Shorter week with the Columbus Day holiday, but it usually seems longer to me. The cleaners are coming this morning and I've been running around like a crazy person trying to pick up before they arrive and I go to spin. It will be SO awesome to come home from grocery shopping to a clean house. I can focus on prepping lunches and meals and make something good for dinner before I have to assume chauffeur duties this afternoon. So much for my "day off".
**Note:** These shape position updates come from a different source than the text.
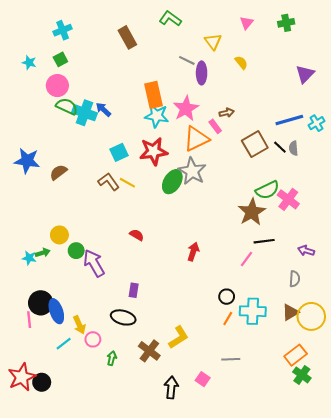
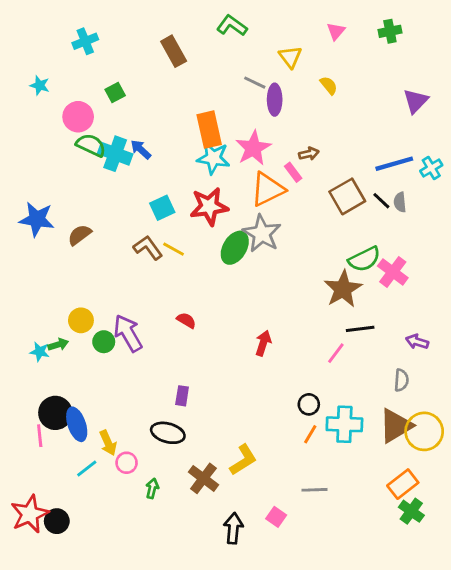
green square: (60, 59) -> (115, 93), moved
purple arrow: (94, 263) -> (128, 333), moved
brown triangle: (290, 312) -> (396, 426), size x1.5

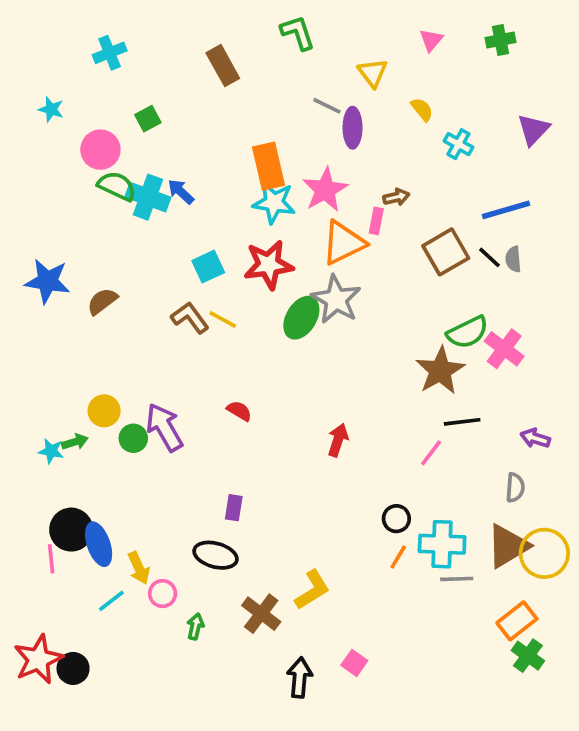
green L-shape: (232, 26) -> (298, 33), turned 36
cyan cross: (431, 168) -> (458, 144), moved, turned -30
pink rectangle: (293, 172) -> (376, 221), turned 48
gray line: (314, 490) -> (457, 579), moved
I feel much more positive about my older daughter this week. I met with her teachers and guidance counselor. They are encouraged about her classroom performance and if we can push the homework just a bit, I think she'll see her grades improve. I am PRAYING for Cs and thinking she may even push out a couple of Bs... I know it's hard for her, but I also know she's capable and it would be such a confidence boost to finish the trimester on a high note. If we can just kill the drama life would be better for her. She told me last night that she misses her former best friend. I feel sad for her and I know how I felt when I was ditched around her age. It is a lonely, empty feeling. I don't want to project my experience on her and I try to encourage her to focus on her activities and the friends she has now. It is tough to be a mom.
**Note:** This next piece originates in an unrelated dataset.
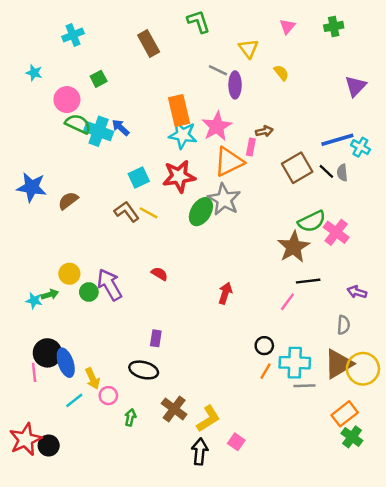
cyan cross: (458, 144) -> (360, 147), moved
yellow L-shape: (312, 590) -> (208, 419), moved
On another note, my DH has jumped into this diet with both feet. The hypnosis appears to be working. He was actually talking to me about the affects of artificial sweeteners on insulin levels and how it contributes to obesity and that it totally makes sense (who is this person? and clearly he hasn't been listening to me!). He's said that this will be his biggest challenge since he's used to drinking Diet Coke all day long. He called yesterday the beginning of his TRANSFORMATION and he wondered how he would know when he could transition to maintenance without stepping on the scale... You'll know...
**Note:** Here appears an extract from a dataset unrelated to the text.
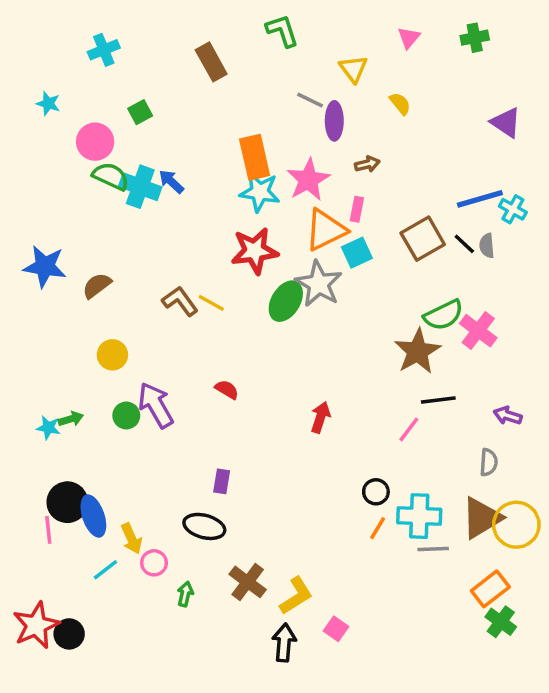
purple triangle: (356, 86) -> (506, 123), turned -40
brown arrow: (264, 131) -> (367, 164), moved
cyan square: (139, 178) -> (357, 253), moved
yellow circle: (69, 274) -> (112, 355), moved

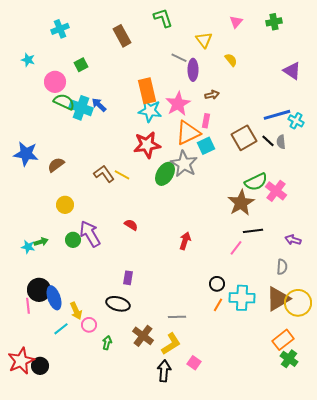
gray line: (433, 549) -> (177, 317), moved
Last night I was reminded why we are both doing this. He has such bad apnea (something else he ignores me about). It worries me, but I hope that it will improve as the weight drops - or else I tell his doctor myself! He needs to be healthy. I can't get these kids to adulthood by myself!
I ran yesterday. I need to get a PT appointment. I keep putting it off, forgetting - until I spend the night tossing and turning because my hip hurts so much. I am sure it will be even better tonight after my spin today!